I'm not 100% sold on that being true. I think people accept or reject new ideas based on how well such ideas conform to their values or preconceptions or self-interest.
You're talking about the reasons people change. Doesn't change the fact that they do.
I'm not sure Thingol, before his meeting with Melian, could have been called mature. I vaguely remember that in Valinor, there was a set age after which Elves were considered mature enough to marry, and that age is in the centuries.
As for Thingol himself, he wasn't majorly contributing to the sundering of the Sindarin and Quenya languages. He was entrapped for centuries staring at her. By then, the Vanyar and the Noldor had departed, and Tol Erresea had returned and taken away his brother and those of the Teleri who followed him. The Teleri who remained had already started shipbuilding, IIRC, and their exploration of the seas is bound to have changed their language a lot. Elwe probably picked up the changes, and in the millenia between his return to his people and the return of the Noldor, the languages bifurcated even more, and all that makes perfect sense. A lot went on, both in Valinor, where we know some of it, and in Beleriand, where we do not. The absence of much story doesn't mean nothing happened. Certainly, enough happened in the form of many of the Sindar having kids, including the birth of the only Elf-Maiar child, Cirdan gaining the favor of Ulmo and Osse, and their shipbuilding and port building reaching new heights.
But most of those events happen after Sindarin had evolved. Men woke when the Sun showed up, and that happened around the time the Noldor arrived in Middle Earth. The Noldor came in hot pursuit of Morgoth, so even though he had time to initiate the Wars of Beleriand before they got there, it could not have been long enough for the Sinder to change.

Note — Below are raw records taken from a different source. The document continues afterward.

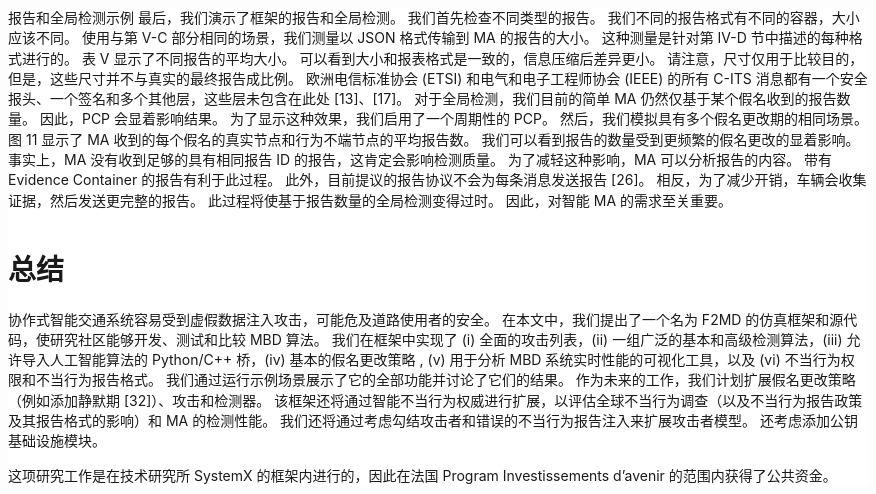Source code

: 报告和全局检测示例
最后，我们演示了框架的报告和全局检测。 我们首先检查不同类型的报告。 我们不同的报告格式有不同的容器，大小应该不同。 使用与第 V-C 部分相同的场景，我们测量以 JSON 格式传输到 MA 的报告的大小。 这种测量是针对第 IV-D 节中描述的每种格式进行的。 表 V 显示了不同报告的平均大小。 可以看到大小和报表格式是一致的，信息压缩后差异更小。 请注意，尺寸仅用于比较目的，但是，这些尺寸并不与真实的最终报告成比例。 欧洲电信标准协会 (ETSI) 和电气和电子工程师协会 (IEEE) 的所有 C-ITS 消息都有一个安全报头、一个签名和多个其他层，这些层未包含在此处 [13]、[17]。 对于全局检测，我们目前的简单 MA 仍然仅基于某个假名收到的报告数量。 因此，PCP 会显着影响结果。 为了显示这种效果，我们启用了一个周期性的 PCP。 然后，我们模拟具有多个假名更改期的相同场景。 图 11 显示了 MA 收到的每个假名的真实节点和行为不端节点的平均报告数。 我们可以看到报告的数量受到更频繁的假名更改的显着影响。 事实上，MA 没有收到足够的具有相同报告 ID 的报告，这肯定会影响检测质量。 为了减轻这种影响，MA 可以分析报告的内容。 带有 Evidence Container 的报告有利于此过程。 此外，目前提议的报告协议不会为每条消息发送报告 [26]。 相反，为了减少开销，车辆会收集证据，然后发送更完整的报告。 此过程将使基于报告数量的全局检测变得过时。 因此，对智能 MA 的需求至关重要。

# 总结

协作式智能交通系统容易受到虚假数据注入攻击，可能危及道路使用者的安全。 在本文中，我们提出了一个名为 F2MD 的仿真框架和源代码，使研究社区能够开发、测试和比较 MBD 算法。 我们在框架中实现了 (i) 全面的攻击列表，(ii) 一组广泛的基本和高级检测算法，(iii) 允许导入人工智能算法的 Python/C++ 桥，(iv) 基本的假名更改策略 , (v) 用于分析 MBD 系统实时性能的可视化工具，以及 (vi) 不当行为权限和不当行为报告格式。 我们通过运行示例场景展示了它的全部功能并讨论了它们的结果。 作为未来的工作，我们计划扩展假名更改策略（例如添加静默期 [32]）、攻击和检测器。 该框架还将通过智能不当行为权威进行扩展，以评估全球不当行为调查（以及不当行为报告政策及其报告格式的影响）和 MA 的检测性能。 我们还将通过考虑勾结攻击者和错误的不当行为报告注入来扩展攻击者模型。 还考虑添加公钥基础设施模块。

这项研究工作是在技术研究所 SystemX 的框架内进行的，因此在法国 Program Investissements d’avenir 的范围内获得了公共资金。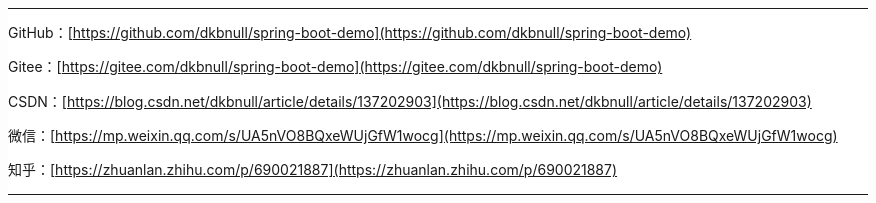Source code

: 

---

GitHub：[https://github.com/dkbnull/spring-boot-demo](https://github.com/dkbnull/spring-boot-demo)

Gitee：[https://gitee.com/dkbnull/spring-boot-demo](https://gitee.com/dkbnull/spring-boot-demo)

CSDN：[https://blog.csdn.net/dkbnull/article/details/137202903](https://blog.csdn.net/dkbnull/article/details/137202903)

微信：[https://mp.weixin.qq.com/s/UA5nVO8BQxeWUjGfW1wocg](https://mp.weixin.qq.com/s/UA5nVO8BQxeWUjGfW1wocg)

知乎：[https://zhuanlan.zhihu.com/p/690021887](https://zhuanlan.zhihu.com/p/690021887)

---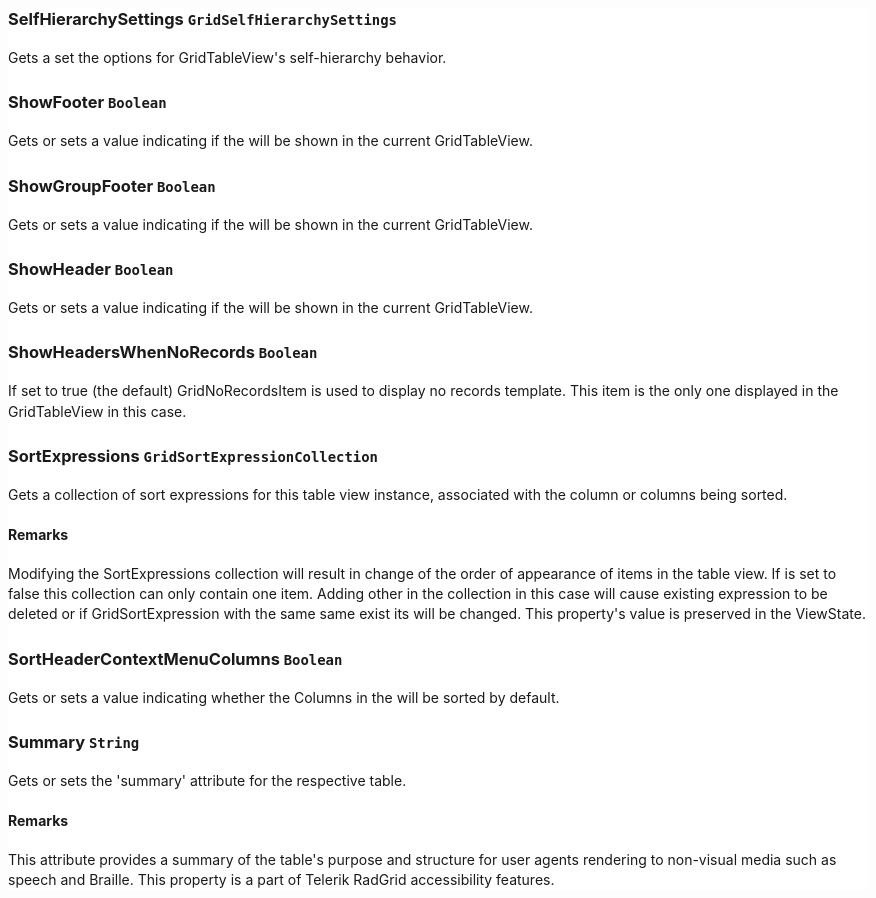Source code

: ###  SelfHierarchySettings `GridSelfHierarchySettings`

Gets a set the options for GridTableView's self-hierarchy
            behavior.

###  ShowFooter `Boolean`

Gets or sets a value indicating if the  will be
                shown in the current GridTableView.

###  ShowGroupFooter `Boolean`

Gets or sets a value indicating if the  will be
                shown in the current GridTableView.

###  ShowHeader `Boolean`

Gets or sets a value indicating if the  will be
                shown in the current GridTableView.

###  ShowHeadersWhenNoRecords `Boolean`

If set to true (the default)
            GridNoRecordsItem
            is used to display no records template. This item is the only one displayed in the
            GridTableView in this case.

###  SortExpressions `GridSortExpressionCollection`

Gets a collection of sort expressions for this table view instance, associated
            with the column or columns being sorted.

#### Remarks
Modifying the SortExpressions collection will result in change
                    of the order of appearance of items in the table view. If
                     is set to false this collection can
                    only contain one item. Adding other  in
                    the collection in this case will cause existing expression to be deleted or if
                    GridSortExpression with the same same
                     exist its
                     will be changed.
                This property's value is preserved in the ViewState.

###  SortHeaderContextMenuColumns `Boolean`

Gets or sets a value indicating whether the Columns in the 
                 will be sorted by default.

###  Summary `String`

Gets or sets the 'summary' attribute for the respective table.

#### Remarks
This attribute provides a summary of the table's purpose and structure for user
            agents rendering to non-visual media such as speech and Braille. This property is a
            part of Telerik RadGrid accessibility features.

I'm not sure where you get the idea that Sindarin evolved to one point and stopped. The word for sun, for instance, is different in Quenya and Sindarin, which makes perfect sense, since they had no contact during the first sunrise.
And once the Noldor did come, Sindarin certainly got a bunch of loan words, which were adapted to fit Sindarin, but share more roots with Quenya. And the Noldor themselves picked up Sindarin, which would have also added to the change. I do not think the idea of a done and dusted Sindarin existing at some point makes sense.
Whyever not? The Dwarves of Belegost built Thingol's capital in Menegroth, and some even lived there in an embassy. It makes no sense that all this was achieved via sign language or something, so clearly, there must have been linguistic influence both ways, though if I remember right, the Elves were unable to pick up Dwarven.
This just isn't true.
Uhh... this is utter nonsense. Language can change without your regard for bloodkin. You do not need a fundamental personality shift for language to change. We cycle through new words and phrases all the time without suddenly finding ourselves not caring for friends or family, and we only live for 80-100 years.